_Stored dataset items:_
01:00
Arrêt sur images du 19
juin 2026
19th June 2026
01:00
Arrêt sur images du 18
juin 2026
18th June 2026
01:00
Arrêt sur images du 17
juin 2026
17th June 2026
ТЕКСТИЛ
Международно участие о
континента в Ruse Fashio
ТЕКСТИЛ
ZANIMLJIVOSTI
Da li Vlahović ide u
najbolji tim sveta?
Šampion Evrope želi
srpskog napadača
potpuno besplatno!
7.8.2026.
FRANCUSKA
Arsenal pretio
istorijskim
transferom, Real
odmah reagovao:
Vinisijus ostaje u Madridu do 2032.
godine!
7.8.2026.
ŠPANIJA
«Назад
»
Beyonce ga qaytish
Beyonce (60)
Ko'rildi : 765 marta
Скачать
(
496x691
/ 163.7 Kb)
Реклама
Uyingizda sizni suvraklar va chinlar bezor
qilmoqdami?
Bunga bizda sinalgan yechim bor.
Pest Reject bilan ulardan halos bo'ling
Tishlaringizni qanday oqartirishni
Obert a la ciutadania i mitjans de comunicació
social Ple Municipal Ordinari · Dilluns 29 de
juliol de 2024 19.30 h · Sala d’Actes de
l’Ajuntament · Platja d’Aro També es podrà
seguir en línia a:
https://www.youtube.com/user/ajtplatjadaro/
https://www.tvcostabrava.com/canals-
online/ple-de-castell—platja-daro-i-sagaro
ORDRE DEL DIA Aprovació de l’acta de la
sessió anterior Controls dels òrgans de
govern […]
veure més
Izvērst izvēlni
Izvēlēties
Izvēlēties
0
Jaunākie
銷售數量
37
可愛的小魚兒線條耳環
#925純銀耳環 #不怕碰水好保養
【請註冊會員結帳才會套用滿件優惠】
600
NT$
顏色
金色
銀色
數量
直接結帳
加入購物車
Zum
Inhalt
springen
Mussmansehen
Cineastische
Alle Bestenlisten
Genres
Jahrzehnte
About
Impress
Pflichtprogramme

_Problem statement:_ Reproduce the records above, substituting "02:00" for each occurrence of "01:00" and leaving everything else unchanged.

_Written solution:_
02:00
Arrêt sur images du 19
juin 2026
19th June 2026
02:00
Arrêt sur images du 18
juin 2026
18th June 2026
02:00
Arrêt sur images du 17
juin 2026
17th June 2026
ТЕКСТИЛ
Международно участие о
континента в Ruse Fashio
ТЕКСТИЛ
ZANIMLJIVOSTI
Da li Vlahović ide u
najbolji tim sveta?
Šampion Evrope želi
srpskog napadača
potpuno besplatno!
7.8.2026.
FRANCUSKA
Arsenal pretio
istorijskim
transferom, Real
odmah reagovao:
Vinisijus ostaje u Madridu do 2032.
godine!
7.8.2026.
ŠPANIJA
«Назад
»
Beyonce ga qaytish
Beyonce (60)
Ko'rildi : 765 marta
Скачать
(
496x691
/ 163.7 Kb)
Реклама
Uyingizda sizni suvraklar va chinlar bezor
qilmoqdami?
Bunga bizda sinalgan yechim bor.
Pest Reject bilan ulardan halos bo'ling
Tishlaringizni qanday oqartirishni
Obert a la ciutadania i mitjans de comunicació
social Ple Municipal Ordinari · Dilluns 29 de
juliol de 2024 19.30 h · Sala d’Actes de
l’Ajuntament · Platja d’Aro També es podrà
seguir en línia a:
https://www.youtube.com/user/ajtplatjadaro/
https://www.tvcostabrava.com/canals-
online/ple-de-castell—platja-daro-i-sagaro
ORDRE DEL DIA Aprovació de l’acta de la
sessió anterior Controls dels òrgans de
govern […]
veure més
Izvērst izvēlni
Izvēlēties
Izvēlēties
0
Jaunākie
銷售數量
37
可愛的小魚兒線條耳環
#925純銀耳環 #不怕碰水好保養
【請註冊會員結帳才會套用滿件優惠】
600
NT$
顏色
金色
銀色
數量
直接結帳
加入購物車
Zum
Inhalt
springen
Mussmansehen
Cineastische
Alle Bestenlisten
Genres
Jahrzehnte
About
Impress
Pflichtprogramme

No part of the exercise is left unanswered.